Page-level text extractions
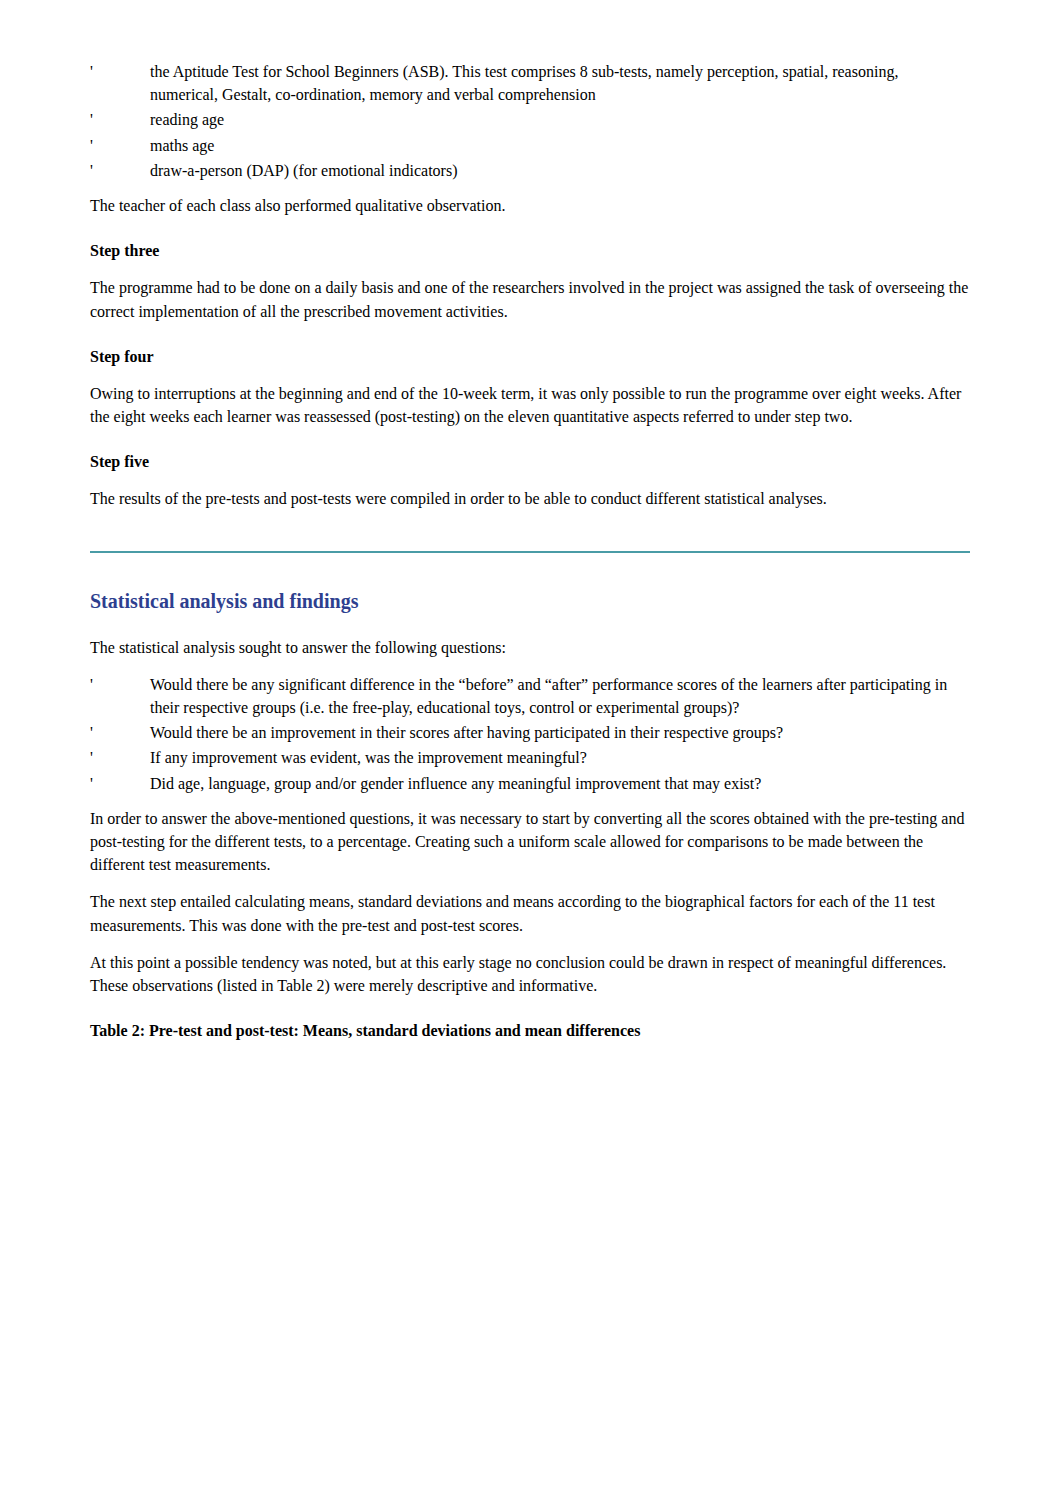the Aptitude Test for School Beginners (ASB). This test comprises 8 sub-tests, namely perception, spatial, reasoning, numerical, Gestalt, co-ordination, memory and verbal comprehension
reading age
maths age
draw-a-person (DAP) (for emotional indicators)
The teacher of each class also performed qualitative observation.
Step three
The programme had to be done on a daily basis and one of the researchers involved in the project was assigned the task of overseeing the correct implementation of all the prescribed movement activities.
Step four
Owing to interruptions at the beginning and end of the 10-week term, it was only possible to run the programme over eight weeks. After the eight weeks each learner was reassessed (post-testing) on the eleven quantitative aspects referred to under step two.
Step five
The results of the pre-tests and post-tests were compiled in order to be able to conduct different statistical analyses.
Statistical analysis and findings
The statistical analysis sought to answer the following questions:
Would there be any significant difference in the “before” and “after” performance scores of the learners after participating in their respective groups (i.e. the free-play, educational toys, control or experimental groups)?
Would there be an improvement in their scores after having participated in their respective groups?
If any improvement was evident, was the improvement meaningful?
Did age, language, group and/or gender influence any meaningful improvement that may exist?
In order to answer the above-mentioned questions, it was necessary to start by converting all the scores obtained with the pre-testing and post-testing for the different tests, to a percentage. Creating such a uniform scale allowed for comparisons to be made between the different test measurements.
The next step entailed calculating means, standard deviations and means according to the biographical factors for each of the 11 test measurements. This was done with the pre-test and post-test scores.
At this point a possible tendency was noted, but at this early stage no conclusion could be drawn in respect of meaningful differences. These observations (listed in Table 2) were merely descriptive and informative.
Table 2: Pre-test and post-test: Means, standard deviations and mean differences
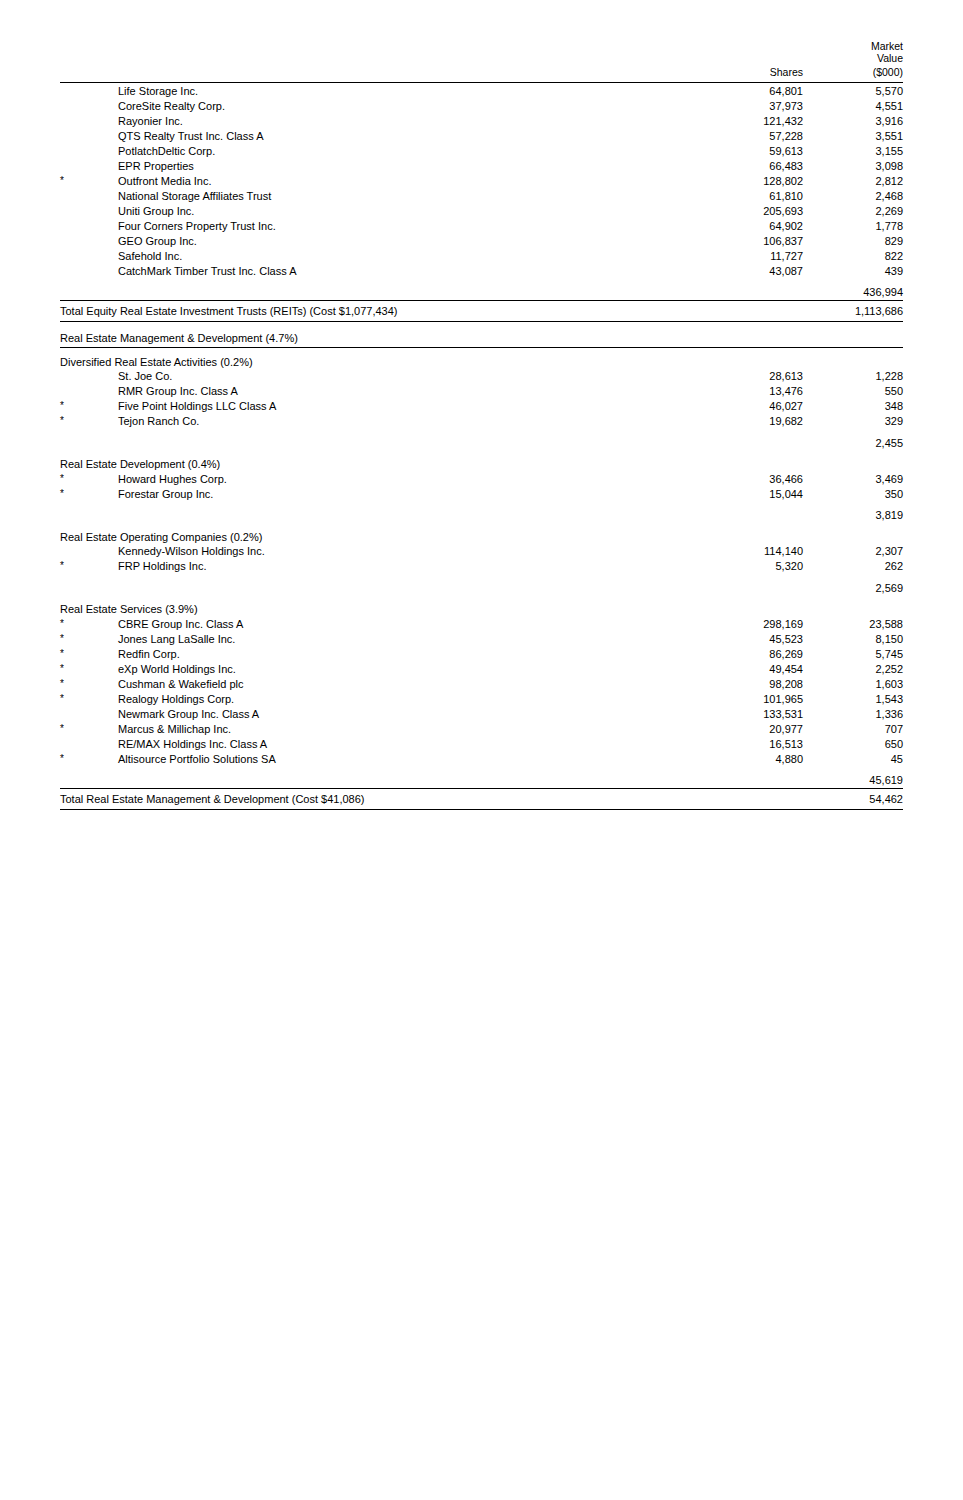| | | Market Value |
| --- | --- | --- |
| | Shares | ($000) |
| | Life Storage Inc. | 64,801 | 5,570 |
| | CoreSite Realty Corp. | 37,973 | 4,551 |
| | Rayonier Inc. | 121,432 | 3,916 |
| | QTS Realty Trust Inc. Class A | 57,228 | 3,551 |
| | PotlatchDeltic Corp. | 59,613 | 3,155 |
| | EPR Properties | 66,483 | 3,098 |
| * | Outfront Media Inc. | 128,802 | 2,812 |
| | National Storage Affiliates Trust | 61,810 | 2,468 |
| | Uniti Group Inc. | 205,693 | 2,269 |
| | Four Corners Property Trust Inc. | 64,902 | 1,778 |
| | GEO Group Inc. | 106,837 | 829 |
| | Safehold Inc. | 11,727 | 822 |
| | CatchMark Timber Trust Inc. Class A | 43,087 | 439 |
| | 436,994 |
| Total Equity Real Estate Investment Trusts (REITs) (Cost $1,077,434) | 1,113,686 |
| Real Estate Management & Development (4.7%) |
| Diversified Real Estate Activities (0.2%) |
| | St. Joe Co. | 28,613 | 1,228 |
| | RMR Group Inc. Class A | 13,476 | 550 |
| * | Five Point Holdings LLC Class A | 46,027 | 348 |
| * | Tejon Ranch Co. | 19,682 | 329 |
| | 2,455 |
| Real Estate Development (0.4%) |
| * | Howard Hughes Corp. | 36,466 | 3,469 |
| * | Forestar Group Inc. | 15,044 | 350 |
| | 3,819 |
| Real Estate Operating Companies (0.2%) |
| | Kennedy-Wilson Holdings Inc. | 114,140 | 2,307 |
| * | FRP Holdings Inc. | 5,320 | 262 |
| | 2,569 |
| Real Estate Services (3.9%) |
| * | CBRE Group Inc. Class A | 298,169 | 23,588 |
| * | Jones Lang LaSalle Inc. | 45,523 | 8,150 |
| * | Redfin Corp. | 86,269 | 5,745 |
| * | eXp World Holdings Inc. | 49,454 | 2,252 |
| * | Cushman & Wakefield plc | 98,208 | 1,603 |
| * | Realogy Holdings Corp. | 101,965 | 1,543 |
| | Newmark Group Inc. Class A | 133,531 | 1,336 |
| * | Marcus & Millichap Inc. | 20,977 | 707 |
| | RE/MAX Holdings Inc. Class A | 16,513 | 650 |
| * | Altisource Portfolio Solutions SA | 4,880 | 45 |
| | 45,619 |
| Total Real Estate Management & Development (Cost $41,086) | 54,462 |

* * *

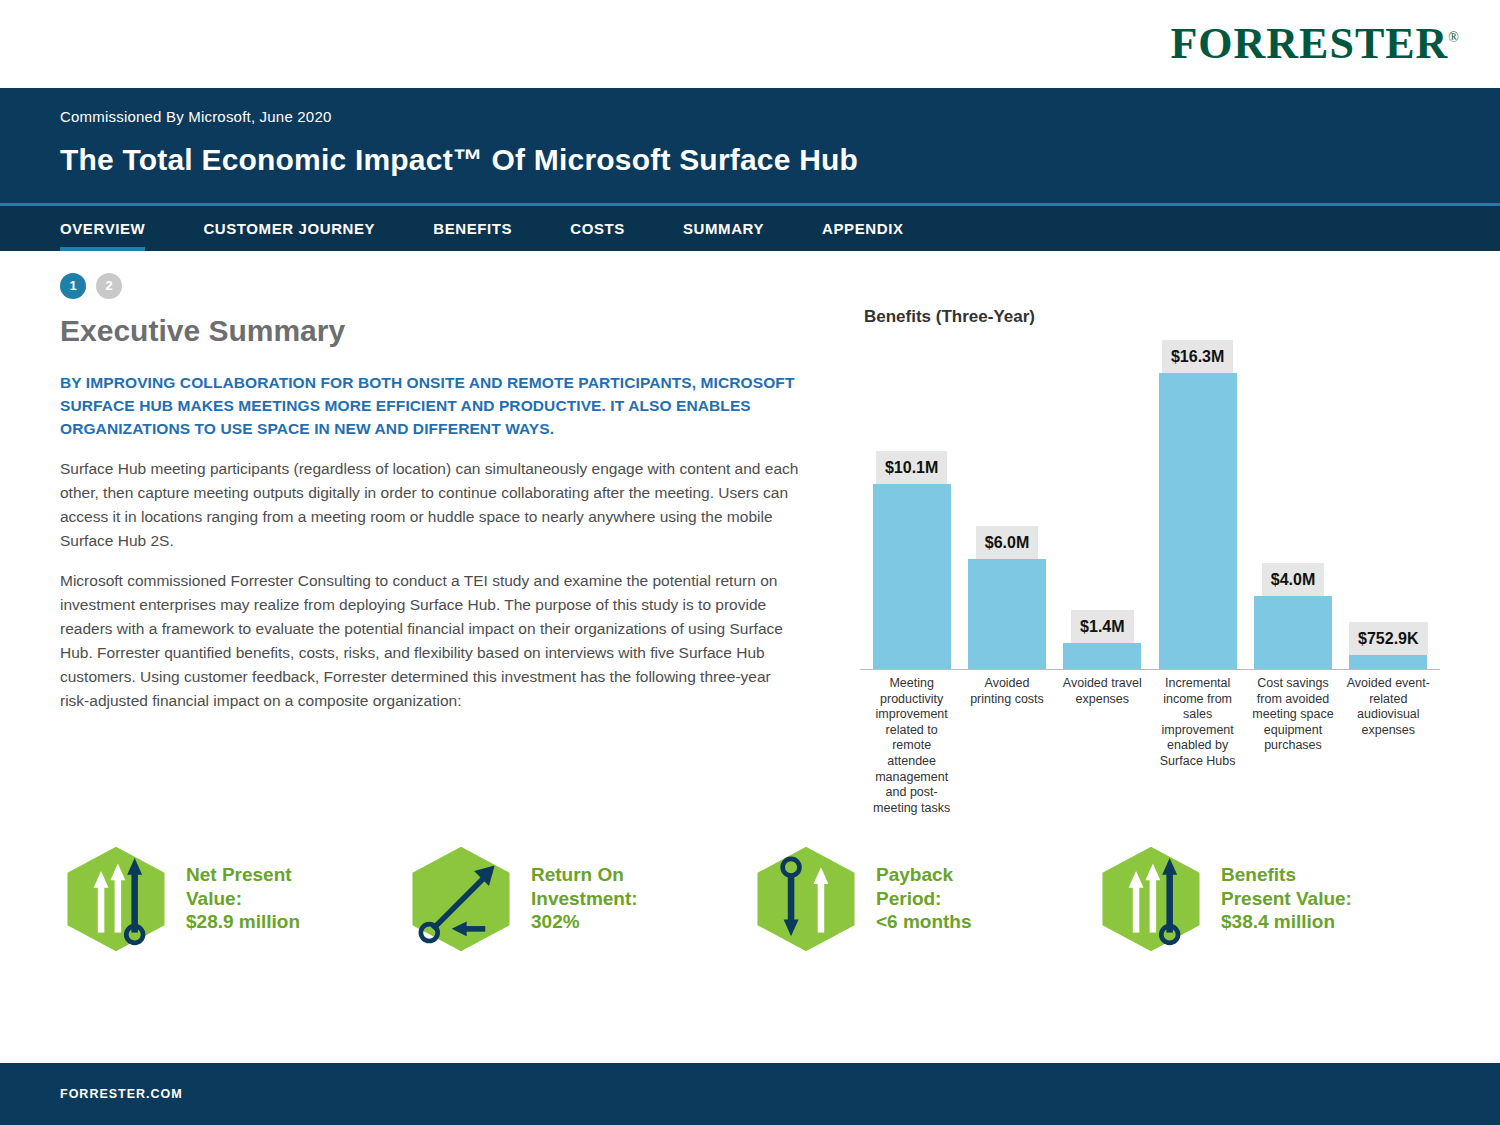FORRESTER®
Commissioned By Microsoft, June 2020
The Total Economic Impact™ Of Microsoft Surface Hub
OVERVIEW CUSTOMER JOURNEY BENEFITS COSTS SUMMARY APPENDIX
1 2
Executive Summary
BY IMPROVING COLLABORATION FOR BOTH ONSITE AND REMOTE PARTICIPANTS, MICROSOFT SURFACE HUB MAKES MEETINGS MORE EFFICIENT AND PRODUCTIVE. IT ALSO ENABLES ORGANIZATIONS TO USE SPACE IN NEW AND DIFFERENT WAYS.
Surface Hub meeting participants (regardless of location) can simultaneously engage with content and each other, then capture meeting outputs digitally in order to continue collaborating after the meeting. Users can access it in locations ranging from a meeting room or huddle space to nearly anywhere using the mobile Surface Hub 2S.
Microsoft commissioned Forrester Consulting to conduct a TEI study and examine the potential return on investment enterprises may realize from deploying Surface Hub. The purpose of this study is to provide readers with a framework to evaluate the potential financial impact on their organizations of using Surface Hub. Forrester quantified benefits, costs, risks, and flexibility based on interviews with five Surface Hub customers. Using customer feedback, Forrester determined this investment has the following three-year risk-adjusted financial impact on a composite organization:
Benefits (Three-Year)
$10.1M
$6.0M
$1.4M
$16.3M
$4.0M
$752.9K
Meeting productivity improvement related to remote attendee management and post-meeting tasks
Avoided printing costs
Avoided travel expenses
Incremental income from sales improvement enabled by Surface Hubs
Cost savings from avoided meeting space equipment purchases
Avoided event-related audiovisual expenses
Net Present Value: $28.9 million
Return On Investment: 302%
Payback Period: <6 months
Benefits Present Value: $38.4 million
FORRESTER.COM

§ GOAL OF THE EXERCISE
Given the records above, reproduce precisely and only the lines between the line holding "Avoided printing costs" and the line holding "FORRESTER.COM", inclusive.

§ OUTPUT FOR THIS EXERCISE
Avoided printing costs
Avoided travel expenses
Incremental income from sales improvement enabled by Surface Hubs
Cost savings from avoided meeting space equipment purchases
Avoided event-related audiovisual expenses
Net Present Value: $28.9 million
Return On Investment: 302%
Payback Period: <6 months
Benefits Present Value: $38.4 million
FORRESTER.COM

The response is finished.